Why me, what do I have to share with these young folks?

Not really sure but I suspect it will be the inspiration in life from family, friends and people I have met along the way.

The beautiful and historic Hobart & William Smith Colleges overlooks Seneca Lake, one of Central New York's Finger Lakes.

The beautiful and historic Hobart & William Smith Colleges overlooks Seneca Lake, one of Central New York’s Finger Lakes. Photo Credit: H&WS via Google Images.

Contemplating these three shares…

1.  If you are inspired in life to do something just get started and the rest will take care of itself. If not it was not true inspiration or you did not prepare well enough, work hard enough or ask for help when you needed it. The ‘Journey to Olympic Golf” was a simple inspiration to combine the Olympic Spirit with the history and tradition of the game of golf to define “The Olympic Spirit of Golf,” something no one has experienced in 112 years. That inspiration turned into a 100-day, 14-country, 18,471-mile odyssey down through Mexico, Central and South America to the new Olympic Golf Course in Rio de Janeiro, Brazil. Along the way, by pure luck and good fortune I met Paulina De Labra at the Fountain of Cibeles in Mexico City. Click here for the article and the video and let me know if, after reading, hearing and seeing Paulina, you have a different impression of the Olympics and what it means to be a human being.

STATED PROBLEM 1 - In the passage about the Journey to Olympic Golf, where did the writer meet Paulina De Labra?
STATED PROBLEM 2 - Please continue the passage about the Journey to Olympic Golf, picking up after its final sentence.

INFORMATION PROVIDED -
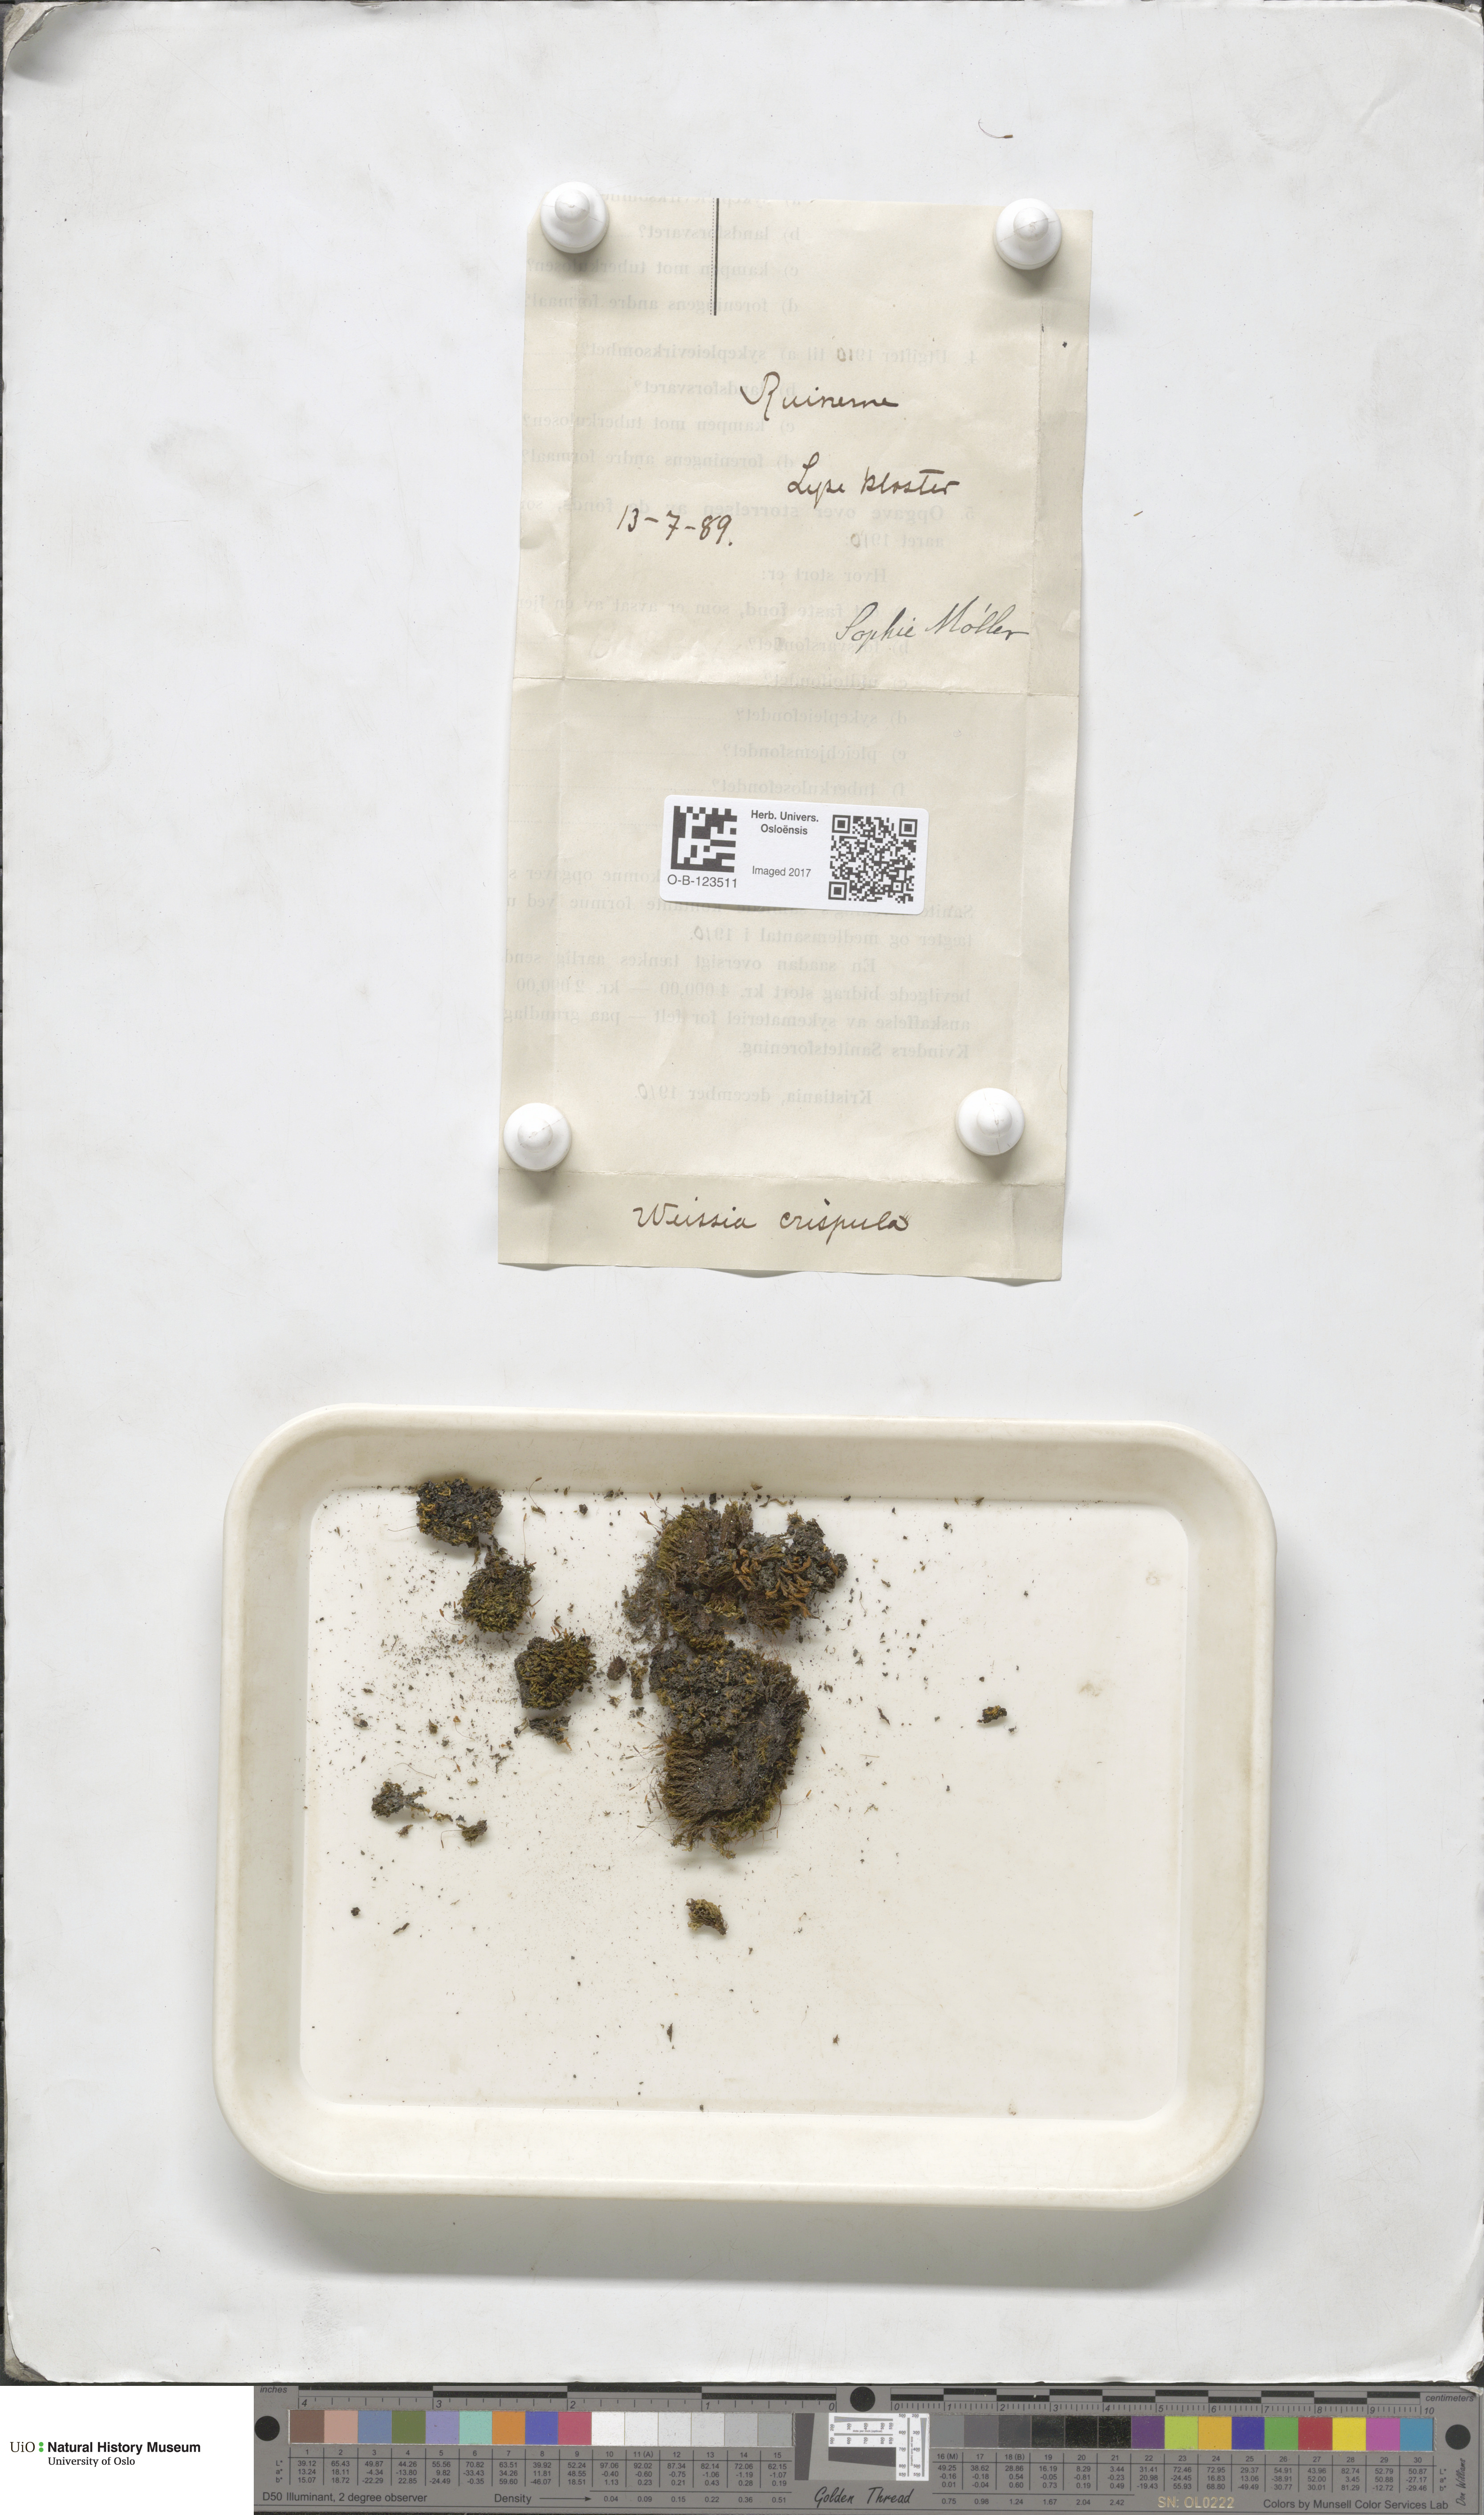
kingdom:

TASK ANSWER 1 - At the Fountain of Cibeles in Mexico City.

TASK ANSWER 2 -
2. Get out and see the world but more importantly interact with people that are different than you (and everyone is different). One of the most rewarding times on the ‘Journey to Olympic Golf‘ was pulling over in rural Guatemala and saying hello to a bunch of kids with a soccer ball. How they reacted to the golf club and balls I put in their hands gave me a new understanding of the joy possible within a game I have loved my whole life through. Click here for the article and don’t miss the soccer kids video.

3. I still haven’t arrived at my ultimate purpose in life, maybe you can help me figure it out a bit more during my campus visit. I am struck by the fact that when standing in a room my mind goes to the corners of the ceiling knowing that I know their precise location yet beyond that room we really have no idea how far space extends or how it could ever end. I am also struck by the fact that a day in my life is passing by all too fast and sooner than later I will be saying the same thing about my lifetime.

Somehow I think my ultimate purpose in life surprisingly has little to do with trying to explore a universe in a lifetime but more to do with exploring, accepting, loving and being compassionate to myself as a human being first and then every other human being I meet along the way. There is no doubt in my mind that liberal arts students with semesters abroad and worldwide internships and friendships are the key. When you wake up in the morning do you think of yourself as a citizen of the world? You and old folks like me that are apparently acting like children again are, in my opinion, the most lasting and meaningful way to making our world a better place. An easier place to find peace, joy and freedom, both within ourselves and outside ourselves in this world we all call home.

Thanks for having me to your home and thanks for the generous donation to The First Tee organization.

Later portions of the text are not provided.